An 8.2-magnitude earthquake off the coast of Alaska prompted a tsunami warning for parts of the state late Wednesday night.

An earthquake was detected about 75 miles southeast of Chignik, Alaska, said the National Tsunami Warning Center, which issued the warning.

The warning was in effect for south Alaska and the Alaska Peninsula and the Aleutian Islands, said the Weather Service in Palmer, Alaska, which warned that “widespread hazardous tsunami waves are possible,” based on the preliminary parameters of the quake.

In Alaska, just before midnight local time, a buoy near Sand Point measured a rise in water level of about six inches. Another near Old Harbor on Kodiak Island measured just over eight inches.

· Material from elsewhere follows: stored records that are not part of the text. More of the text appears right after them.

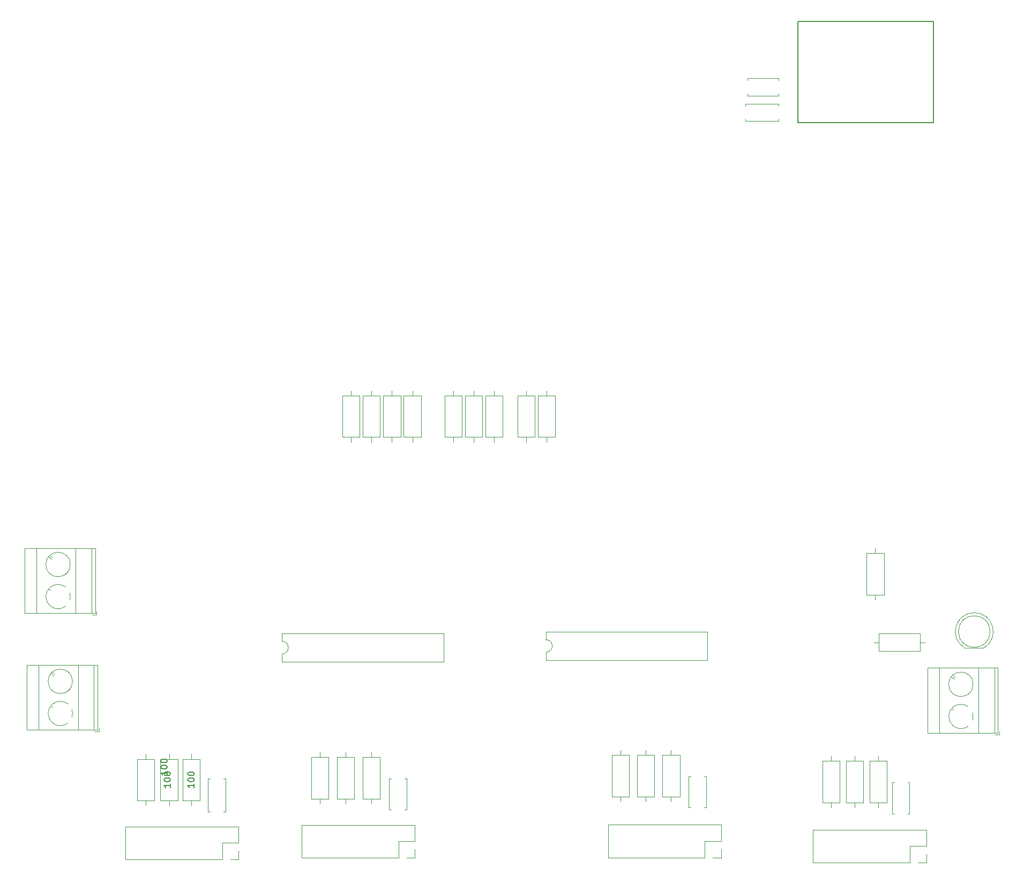
<source format=gbr>
G04 #@! TF.GenerationSoftware,KiCad,Pcbnew,(5.1.5)-3*
G04 #@! TF.CreationDate,2022-01-18T15:26:47+01:00*
G04 #@! TF.ProjectId,drop pcb proto 12 external controller,64726f70-2070-4636-9220-70726f746f20,rev?*
G04 #@! TF.SameCoordinates,Original*
G04 #@! TF.FileFunction,Legend,Top*
G04 #@! TF.FilePolarity,Positive*
%FSLAX46Y46*%
G04 Gerber Fmt 4.6, Leading zero omitted, Abs format (unit mm)*
G04 Created by KiCad (PCBNEW (5.1.5)-3) date 2022-01-18 15:26:47*
%MOMM*%
%LPD*%
G04 APERTURE LIST*
%ADD10C,0.127000*%
%ADD11C,0.120000*%
%ADD12C,0.150000*%
G04 APERTURE END LIST*
D10*
X164294200Y-22538280D02*
X164294200Y-38538280D01*
X185644200Y-22538280D02*
X164294200Y-22538280D01*
X185644200Y-38538280D02*
X185644200Y-22538280D01*
X164294200Y-38538280D02*
X185644200Y-38538280D01*
D11*
X75904400Y-153720800D02*
X75904400Y-155050800D01*
X75904400Y-155050800D02*
X74574400Y-155050800D01*
X75904400Y-152450800D02*
X73304400Y-152450800D01*
X73304400Y-152450800D02*
X73304400Y-155050800D01*
X73304400Y-155050800D02*
X58004400Y-155050800D01*
X58004400Y-149850800D02*
X58004400Y-155050800D01*
X75904400Y-149850800D02*
X58004400Y-149850800D01*
X75904400Y-149850800D02*
X75904400Y-152450800D01*
X152160280Y-153426160D02*
X152160280Y-154756160D01*
X152160280Y-154756160D02*
X150830280Y-154756160D01*
X152160280Y-152156160D02*
X149560280Y-152156160D01*
X149560280Y-152156160D02*
X149560280Y-154756160D01*
X149560280Y-154756160D02*
X134260280Y-154756160D01*
X134260280Y-149556160D02*
X134260280Y-154756160D01*
X152160280Y-149556160D02*
X134260280Y-149556160D01*
X152160280Y-149556160D02*
X152160280Y-152156160D01*
X184555440Y-154213560D02*
X184555440Y-155543560D01*
X184555440Y-155543560D02*
X183225440Y-155543560D01*
X184555440Y-152943560D02*
X181955440Y-152943560D01*
X181955440Y-152943560D02*
X181955440Y-155543560D01*
X181955440Y-155543560D02*
X166655440Y-155543560D01*
X166655440Y-150343560D02*
X166655440Y-155543560D01*
X184555440Y-150343560D02*
X166655440Y-150343560D01*
X184555440Y-150343560D02*
X184555440Y-152943560D01*
X103758040Y-153466800D02*
X103758040Y-154796800D01*
X103758040Y-154796800D02*
X102428040Y-154796800D01*
X103758040Y-152196800D02*
X101158040Y-152196800D01*
X101158040Y-152196800D02*
X101158040Y-154796800D01*
X101158040Y-154796800D02*
X85858040Y-154796800D01*
X85858040Y-149596800D02*
X85858040Y-154796800D01*
X103758040Y-149596800D02*
X85858040Y-149596800D01*
X103758040Y-149596800D02*
X103758040Y-152196800D01*
X73495800Y-142225400D02*
X73810800Y-142225400D01*
X71070800Y-142225400D02*
X71385800Y-142225400D01*
X73495800Y-147465400D02*
X73810800Y-147465400D01*
X71070800Y-147465400D02*
X71385800Y-147465400D01*
X73810800Y-147465400D02*
X73810800Y-142225400D01*
X71070800Y-147465400D02*
X71070800Y-142225400D01*
X53821240Y-134808240D02*
X53821240Y-134308240D01*
X53081240Y-134808240D02*
X53821240Y-134808240D01*
X48842240Y-128244240D02*
X48949240Y-128351240D01*
X46257240Y-125659240D02*
X46647240Y-126050240D01*
X49104240Y-128035240D02*
X49185240Y-128116240D01*
X46492240Y-125424240D02*
X46842240Y-125774240D01*
X46257240Y-130739240D02*
X46472240Y-130955240D01*
X42461240Y-124288240D02*
X53581240Y-124288240D01*
X42461240Y-134568240D02*
X53581240Y-134568240D01*
X53581240Y-134568240D02*
X53581240Y-124288240D01*
X42461240Y-134568240D02*
X42461240Y-124288240D01*
X44321240Y-134568240D02*
X44321240Y-124288240D01*
X50521240Y-134568240D02*
X50521240Y-124288240D01*
X53021240Y-134568240D02*
X53021240Y-124288240D01*
X49651240Y-126888240D02*
G75*
G03X49651240Y-126888240I-1930000J0D01*
G01*
X49651576Y-131934971D02*
G75*
G02X49557240Y-132565240I-1930336J-33269D01*
G01*
X48909415Y-133489885D02*
G75*
G02X46532240Y-133489240I-1188175J1521645D01*
G01*
X46506631Y-133468557D02*
G75*
G02X46506240Y-130468240I1214609J1500317D01*
G01*
X46533065Y-130446595D02*
G75*
G02X48910240Y-130447240I1188175J-1521645D01*
G01*
X49556779Y-131371837D02*
G75*
G02X49651240Y-131968240I-1835539J-596403D01*
G01*
X61211160Y-146475360D02*
X61211160Y-145705360D01*
X61211160Y-138395360D02*
X61211160Y-139165360D01*
X62581160Y-145705360D02*
X62581160Y-139165360D01*
X59841160Y-145705360D02*
X62581160Y-145705360D01*
X59841160Y-139165360D02*
X59841160Y-145705360D01*
X62581160Y-139165360D02*
X59841160Y-139165360D01*
X82754160Y-119304240D02*
X82754160Y-120554240D01*
X108274160Y-119304240D02*
X82754160Y-119304240D01*
X108274160Y-123804240D02*
X108274160Y-119304240D01*
X82754160Y-123804240D02*
X108274160Y-123804240D01*
X82754160Y-122554240D02*
X82754160Y-123804240D01*
X82754160Y-120554240D02*
G75*
G02X82754160Y-122554240I0J-1000000D01*
G01*
X68411160Y-146475360D02*
X68411160Y-145705360D01*
X68411160Y-138395360D02*
X68411160Y-139165360D01*
X69781160Y-145705360D02*
X69781160Y-139165360D01*
X67041160Y-145705360D02*
X69781160Y-145705360D01*
X67041160Y-139165360D02*
X67041160Y-145705360D01*
X69781160Y-139165360D02*
X67041160Y-139165360D01*
X64911160Y-146475360D02*
X64911160Y-145705360D01*
X64911160Y-138395360D02*
X64911160Y-139165360D01*
X66281160Y-145705360D02*
X66281160Y-139165360D01*
X63541160Y-145705360D02*
X66281160Y-145705360D01*
X63541160Y-139165360D02*
X63541160Y-145705360D01*
X66281160Y-139165360D02*
X63541160Y-139165360D01*
X53465640Y-116327200D02*
X53465640Y-115827200D01*
X52725640Y-116327200D02*
X53465640Y-116327200D01*
X48486640Y-109763200D02*
X48593640Y-109870200D01*
X45901640Y-107178200D02*
X46291640Y-107569200D01*
X48748640Y-109554200D02*
X48829640Y-109635200D01*
X46136640Y-106943200D02*
X46486640Y-107293200D01*
X45901640Y-112258200D02*
X46116640Y-112474200D01*
X42105640Y-105807200D02*
X53225640Y-105807200D01*
X42105640Y-116087200D02*
X53225640Y-116087200D01*
X53225640Y-116087200D02*
X53225640Y-105807200D01*
X42105640Y-116087200D02*
X42105640Y-105807200D01*
X43965640Y-116087200D02*
X43965640Y-105807200D01*
X50165640Y-116087200D02*
X50165640Y-105807200D01*
X52665640Y-116087200D02*
X52665640Y-105807200D01*
X49295640Y-108407200D02*
G75*
G03X49295640Y-108407200I-1930000J0D01*
G01*
X49295976Y-113453931D02*
G75*
G02X49201640Y-114084200I-1930336J-33269D01*
G01*
X48553815Y-115008845D02*
G75*
G02X46176640Y-115008200I-1188175J1521645D01*
G01*
X46151031Y-114987517D02*
G75*
G02X46150640Y-111987200I1214609J1500317D01*
G01*
X46177465Y-111965555D02*
G75*
G02X48554640Y-111966200I1188175J-1521645D01*
G01*
X49201179Y-112890797D02*
G75*
G02X49295640Y-113487200I-1835539J-596403D01*
G01*
X124450800Y-119040080D02*
X124450800Y-120290080D01*
X149970800Y-119040080D02*
X124450800Y-119040080D01*
X149970800Y-123540080D02*
X149970800Y-119040080D01*
X124450800Y-123540080D02*
X149970800Y-123540080D01*
X124450800Y-122290080D02*
X124450800Y-123540080D01*
X124450800Y-120290080D02*
G75*
G02X124450800Y-122290080I0J-1000000D01*
G01*
X93654880Y-89043640D02*
X93654880Y-88273640D01*
X93654880Y-80963640D02*
X93654880Y-81733640D01*
X95024880Y-88273640D02*
X95024880Y-81733640D01*
X92284880Y-88273640D02*
X95024880Y-88273640D01*
X92284880Y-81733640D02*
X92284880Y-88273640D01*
X95024880Y-81733640D02*
X92284880Y-81733640D01*
X96886570Y-89043640D02*
X96886570Y-88273640D01*
X96886570Y-80963640D02*
X96886570Y-81733640D01*
X98256570Y-88273640D02*
X98256570Y-81733640D01*
X95516570Y-88273640D02*
X98256570Y-88273640D01*
X95516570Y-81733640D02*
X95516570Y-88273640D01*
X98256570Y-81733640D02*
X95516570Y-81733640D01*
X100118258Y-89043640D02*
X100118258Y-88273640D01*
X100118258Y-80963640D02*
X100118258Y-81733640D01*
X101488258Y-88273640D02*
X101488258Y-81733640D01*
X98748258Y-88273640D02*
X101488258Y-88273640D01*
X98748258Y-81733640D02*
X98748258Y-88273640D01*
X101488258Y-81733640D02*
X98748258Y-81733640D01*
X103349946Y-89043640D02*
X103349946Y-88273640D01*
X103349946Y-80963640D02*
X103349946Y-81733640D01*
X104719946Y-88273640D02*
X104719946Y-81733640D01*
X101979946Y-88273640D02*
X104719946Y-88273640D01*
X101979946Y-81733640D02*
X101979946Y-88273640D01*
X104719946Y-81733640D02*
X101979946Y-81733640D01*
X109813322Y-89043640D02*
X109813322Y-88273640D01*
X109813322Y-80963640D02*
X109813322Y-81733640D01*
X111183322Y-88273640D02*
X111183322Y-81733640D01*
X108443322Y-88273640D02*
X111183322Y-88273640D01*
X108443322Y-81733640D02*
X108443322Y-88273640D01*
X111183322Y-81733640D02*
X108443322Y-81733640D01*
X113045010Y-89043640D02*
X113045010Y-88273640D01*
X113045010Y-80963640D02*
X113045010Y-81733640D01*
X114415010Y-88273640D02*
X114415010Y-81733640D01*
X111675010Y-88273640D02*
X114415010Y-88273640D01*
X111675010Y-81733640D02*
X111675010Y-88273640D01*
X114415010Y-81733640D02*
X111675010Y-81733640D01*
X116276698Y-89043640D02*
X116276698Y-88273640D01*
X116276698Y-80963640D02*
X116276698Y-81733640D01*
X117646698Y-88273640D02*
X117646698Y-81733640D01*
X114906698Y-88273640D02*
X117646698Y-88273640D01*
X114906698Y-81733640D02*
X114906698Y-88273640D01*
X117646698Y-81733640D02*
X114906698Y-81733640D01*
X121340072Y-89043640D02*
X121340072Y-88273640D01*
X121340072Y-80963640D02*
X121340072Y-81733640D01*
X122710072Y-88273640D02*
X122710072Y-81733640D01*
X119970072Y-88273640D02*
X122710072Y-88273640D01*
X119970072Y-81733640D02*
X119970072Y-88273640D01*
X122710072Y-81733640D02*
X119970072Y-81733640D01*
X124571760Y-89043640D02*
X124571760Y-88273640D01*
X124571760Y-80963640D02*
X124571760Y-81733640D01*
X125941760Y-88273640D02*
X125941760Y-81733640D01*
X123201760Y-88273640D02*
X125941760Y-88273640D01*
X123201760Y-81733640D02*
X123201760Y-88273640D01*
X125941760Y-81733640D02*
X123201760Y-81733640D01*
X144226280Y-145878680D02*
X144226280Y-145108680D01*
X144226280Y-137798680D02*
X144226280Y-138568680D01*
X145596280Y-145108680D02*
X145596280Y-138568680D01*
X142856280Y-145108680D02*
X145596280Y-145108680D01*
X142856280Y-138568680D02*
X142856280Y-145108680D01*
X145596280Y-138568680D02*
X142856280Y-138568680D01*
X140220700Y-145878680D02*
X140220700Y-145108680D01*
X140220700Y-137798680D02*
X140220700Y-138568680D01*
X141590700Y-145108680D02*
X141590700Y-138568680D01*
X138850700Y-145108680D02*
X141590700Y-145108680D01*
X138850700Y-138568680D02*
X138850700Y-145108680D01*
X141590700Y-138568680D02*
X138850700Y-138568680D01*
X136215120Y-145878680D02*
X136215120Y-145108680D01*
X136215120Y-137798680D02*
X136215120Y-138568680D01*
X137585120Y-145108680D02*
X137585120Y-138568680D01*
X134845120Y-145108680D02*
X137585120Y-145108680D01*
X134845120Y-138568680D02*
X134845120Y-145108680D01*
X137585120Y-138568680D02*
X134845120Y-138568680D01*
X176951640Y-146808320D02*
X176951640Y-146038320D01*
X176951640Y-138728320D02*
X176951640Y-139498320D01*
X178321640Y-146038320D02*
X178321640Y-139498320D01*
X175581640Y-146038320D02*
X178321640Y-146038320D01*
X175581640Y-139498320D02*
X175581640Y-146038320D01*
X178321640Y-139498320D02*
X175581640Y-139498320D01*
X173220380Y-146808320D02*
X173220380Y-146038320D01*
X173220380Y-138728320D02*
X173220380Y-139498320D01*
X174590380Y-146038320D02*
X174590380Y-139498320D01*
X171850380Y-146038320D02*
X174590380Y-146038320D01*
X171850380Y-139498320D02*
X171850380Y-146038320D01*
X174590380Y-139498320D02*
X171850380Y-139498320D01*
X169489120Y-146808320D02*
X169489120Y-146038320D01*
X169489120Y-138728320D02*
X169489120Y-139498320D01*
X170859120Y-146038320D02*
X170859120Y-139498320D01*
X168119120Y-146038320D02*
X170859120Y-146038320D01*
X168119120Y-139498320D02*
X168119120Y-146038320D01*
X170859120Y-139498320D02*
X168119120Y-139498320D01*
X96880680Y-146198720D02*
X96880680Y-145428720D01*
X96880680Y-138118720D02*
X96880680Y-138888720D01*
X98250680Y-145428720D02*
X98250680Y-138888720D01*
X95510680Y-145428720D02*
X98250680Y-145428720D01*
X95510680Y-138888720D02*
X95510680Y-145428720D01*
X98250680Y-138888720D02*
X95510680Y-138888720D01*
X92796360Y-146198720D02*
X92796360Y-145428720D01*
X92796360Y-138118720D02*
X92796360Y-138888720D01*
X94166360Y-145428720D02*
X94166360Y-138888720D01*
X91426360Y-145428720D02*
X94166360Y-145428720D01*
X91426360Y-138888720D02*
X91426360Y-145428720D01*
X94166360Y-138888720D02*
X91426360Y-138888720D01*
X88712040Y-146198720D02*
X88712040Y-145428720D01*
X88712040Y-138118720D02*
X88712040Y-138888720D01*
X90082040Y-145428720D02*
X90082040Y-138888720D01*
X87342040Y-145428720D02*
X90082040Y-145428720D01*
X87342040Y-138888720D02*
X87342040Y-145428720D01*
X90082040Y-138888720D02*
X87342040Y-138888720D01*
X196122200Y-135275600D02*
X196122200Y-134775600D01*
X195382200Y-135275600D02*
X196122200Y-135275600D01*
X191143200Y-128711600D02*
X191250200Y-128818600D01*
X188558200Y-126126600D02*
X188948200Y-126517600D01*
X191405200Y-128502600D02*
X191486200Y-128583600D01*
X188793200Y-125891600D02*
X189143200Y-126241600D01*
X188558200Y-131206600D02*
X188773200Y-131422600D01*
X184762200Y-124755600D02*
X195882200Y-124755600D01*
X184762200Y-135035600D02*
X195882200Y-135035600D01*
X195882200Y-135035600D02*
X195882200Y-124755600D01*
X184762200Y-135035600D02*
X184762200Y-124755600D01*
X186622200Y-135035600D02*
X186622200Y-124755600D01*
X192822200Y-135035600D02*
X192822200Y-124755600D01*
X195322200Y-135035600D02*
X195322200Y-124755600D01*
X191952200Y-127355600D02*
G75*
G03X191952200Y-127355600I-1930000J0D01*
G01*
X191952536Y-132402331D02*
G75*
G02X191858200Y-133032600I-1930336J-33269D01*
G01*
X191210375Y-133957245D02*
G75*
G02X188833200Y-133956600I-1188175J1521645D01*
G01*
X188807591Y-133935917D02*
G75*
G02X188807200Y-130935600I1214609J1500317D01*
G01*
X188834025Y-130913955D02*
G75*
G02X191211200Y-130914600I1188175J-1521645D01*
G01*
X191857739Y-131839197D02*
G75*
G02X191952200Y-132435600I-1835539J-596403D01*
G01*
X179488200Y-147804360D02*
X179173200Y-147804360D01*
X181913200Y-147804360D02*
X181598200Y-147804360D01*
X179488200Y-142864360D02*
X179173200Y-142864360D01*
X181913200Y-142864360D02*
X181598200Y-142864360D01*
X179173200Y-142864360D02*
X179173200Y-147804360D01*
X181913200Y-142864360D02*
X181913200Y-147804360D01*
X100016680Y-147174440D02*
X99701680Y-147174440D01*
X102441680Y-147174440D02*
X102126680Y-147174440D01*
X100016680Y-142234440D02*
X99701680Y-142234440D01*
X102441680Y-142234440D02*
X102126680Y-142234440D01*
X99701680Y-142234440D02*
X99701680Y-147174440D01*
X102441680Y-142234440D02*
X102441680Y-147174440D01*
X147321640Y-146839160D02*
X147006640Y-146839160D01*
X149746640Y-146839160D02*
X149431640Y-146839160D01*
X147321640Y-141899160D02*
X147006640Y-141899160D01*
X149746640Y-141899160D02*
X149431640Y-141899160D01*
X147006640Y-141899160D02*
X147006640Y-146839160D01*
X149746640Y-141899160D02*
X149746640Y-146839160D01*
X190585680Y-121574240D02*
X193675680Y-121574240D01*
X194630680Y-119014240D02*
G75*
G03X194630680Y-119014240I-2500000J0D01*
G01*
X192130218Y-116024240D02*
G75*
G02X193675510Y-121574240I462J-2990000D01*
G01*
X192131142Y-116024240D02*
G75*
G03X190585850Y-121574240I-462J-2990000D01*
G01*
X176484280Y-113945800D02*
X176484280Y-113175800D01*
X176484280Y-105865800D02*
X176484280Y-106635800D01*
X177854280Y-113175800D02*
X177854280Y-106635800D01*
X175114280Y-113175800D02*
X177854280Y-113175800D01*
X175114280Y-106635800D02*
X175114280Y-113175800D01*
X177854280Y-106635800D02*
X175114280Y-106635800D01*
X156264120Y-31838000D02*
X156264120Y-31523000D01*
X156264120Y-34263000D02*
X156264120Y-33948000D01*
X161204120Y-31838000D02*
X161204120Y-31523000D01*
X161204120Y-34263000D02*
X161204120Y-33948000D01*
X161204120Y-31523000D02*
X156264120Y-31523000D01*
X161204120Y-34263000D02*
X156264120Y-34263000D01*
X155936320Y-35871520D02*
X155936320Y-35556520D01*
X155936320Y-38296520D02*
X155936320Y-37981520D01*
X161176320Y-35871520D02*
X161176320Y-35556520D01*
X161176320Y-38296520D02*
X161176320Y-37981520D01*
X161176320Y-35556520D02*
X155936320Y-35556520D01*
X161176320Y-38296520D02*
X155936320Y-38296520D01*
X176279680Y-120705880D02*
X177049680Y-120705880D01*
X184359680Y-120705880D02*
X183589680Y-120705880D01*
X177049680Y-122075880D02*
X183589680Y-122075880D01*
X177049680Y-119335880D02*
X177049680Y-122075880D01*
X183589680Y-119335880D02*
X177049680Y-119335880D01*
X183589680Y-122075880D02*
X183589680Y-119335880D01*
D12*
X68863540Y-143102026D02*
X68863540Y-143673455D01*
X68863540Y-143387740D02*
X67863540Y-143387740D01*
X68006398Y-143482979D01*
X68101636Y-143578217D01*
X68149255Y-143673455D01*
X67863540Y-142482979D02*
X67863540Y-142387740D01*
X67911160Y-142292502D01*
X67958779Y-142244883D01*
X68054017Y-142197264D01*
X68244493Y-142149645D01*
X68482588Y-142149645D01*
X68673064Y-142197264D01*
X68768302Y-142244883D01*
X68815921Y-142292502D01*
X68863540Y-142387740D01*
X68863540Y-142482979D01*
X68815921Y-142578217D01*
X68768302Y-142625836D01*
X68673064Y-142673455D01*
X68482588Y-142721074D01*
X68244493Y-142721074D01*
X68054017Y-142673455D01*
X67958779Y-142625836D01*
X67911160Y-142578217D01*
X67863540Y-142482979D01*
X67863540Y-141530598D02*
X67863540Y-141435360D01*
X67911160Y-141340121D01*
X67958779Y-141292502D01*
X68054017Y-141244883D01*
X68244493Y-141197264D01*
X68482588Y-141197264D01*
X68673064Y-141244883D01*
X68768302Y-141292502D01*
X68815921Y-141340121D01*
X68863540Y-141435360D01*
X68863540Y-141530598D01*
X68815921Y-141625836D01*
X68768302Y-141673455D01*
X68673064Y-141721074D01*
X68482588Y-141768693D01*
X68244493Y-141768693D01*
X68054017Y-141721074D01*
X67958779Y-141673455D01*
X67911160Y-141625836D01*
X67863540Y-141530598D01*
X64597540Y-141088026D02*
X64597540Y-141659455D01*
X64597540Y-141373740D02*
X63597540Y-141373740D01*
X63740398Y-141468979D01*
X63835636Y-141564217D01*
X63883255Y-141659455D01*
X63597540Y-140468979D02*
X63597540Y-140373740D01*
X63645160Y-140278502D01*
X63692779Y-140230883D01*
X63788017Y-140183264D01*
X63978493Y-140135645D01*
X64216588Y-140135645D01*
X64407064Y-140183264D01*
X64502302Y-140230883D01*
X64549921Y-140278502D01*
X64597540Y-140373740D01*
X64597540Y-140468979D01*
X64549921Y-140564217D01*
X64502302Y-140611836D01*
X64407064Y-140659455D01*
X64216588Y-140707074D01*
X63978493Y-140707074D01*
X63788017Y-140659455D01*
X63692779Y-140611836D01*
X63645160Y-140564217D01*
X63597540Y-140468979D01*
X63597540Y-139516598D02*
X63597540Y-139421360D01*
X63645160Y-139326121D01*
X63692779Y-139278502D01*
X63788017Y-139230883D01*
X63978493Y-139183264D01*
X64216588Y-139183264D01*
X64407064Y-139230883D01*
X64502302Y-139278502D01*
X64549921Y-139326121D01*
X64597540Y-139421360D01*
X64597540Y-139516598D01*
X64549921Y-139611836D01*
X64502302Y-139659455D01*
X64407064Y-139707074D01*
X64216588Y-139754693D01*
X63978493Y-139754693D01*
X63788017Y-139707074D01*
X63692779Y-139659455D01*
X63645160Y-139611836D01*
X63597540Y-139516598D01*
X65105540Y-143102026D02*
X65105540Y-143673455D01*
X65105540Y-143387740D02*
X64105540Y-143387740D01*
X64248398Y-143482979D01*
X64343636Y-143578217D01*
X64391255Y-143673455D01*
X64105540Y-142482979D02*
X64105540Y-142387740D01*
X64153160Y-142292502D01*
X64200779Y-142244883D01*
X64296017Y-142197264D01*
X64486493Y-142149645D01*
X64724588Y-142149645D01*
X64915064Y-142197264D01*
X65010302Y-142244883D01*
X65057921Y-142292502D01*
X65105540Y-142387740D01*
X65105540Y-142482979D01*
X65057921Y-142578217D01*
X65010302Y-142625836D01*
X64915064Y-142673455D01*
X64724588Y-142721074D01*
X64486493Y-142721074D01*
X64296017Y-142673455D01*
X64200779Y-142625836D01*
X64153160Y-142578217D01*
X64105540Y-142482979D01*
X64105540Y-141530598D02*
X64105540Y-141435360D01*
X64153160Y-141340121D01*
X64200779Y-141292502D01*
X64296017Y-141244883D01*
X64486493Y-141197264D01*
X64724588Y-141197264D01*
X64915064Y-141244883D01*
X65010302Y-141292502D01*
X65057921Y-141340121D01*
X65105540Y-141435360D01*
X65105540Y-141530598D01*
X65057921Y-141625836D01*
X65010302Y-141673455D01*
X64915064Y-141721074D01*
X64724588Y-141768693D01*
X64486493Y-141768693D01*
X64296017Y-141721074D01*
X64200779Y-141673455D01*
X64153160Y-141625836D01*
X64105540Y-141530598D01*
M02*

</source>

A tsunami watch was also briefly issued for Hawaii and canceled a little over an hour later, the governor said on Twitter.

In Kodiak, where the earthquake could be felt, tsunami sirens blared and people began moving to higher ground.

Perryville, Alaska, with a population of 113, is 57 miles northwest of the quake’s epicenter, the United States Geological Survey said. Anchorage, with a population of nearly 300,000, was about 500 miles north northeast.

Since 1990, there have been 17 earthquakes of 8.2 magnitude or higher, according to U.S.G.S. data.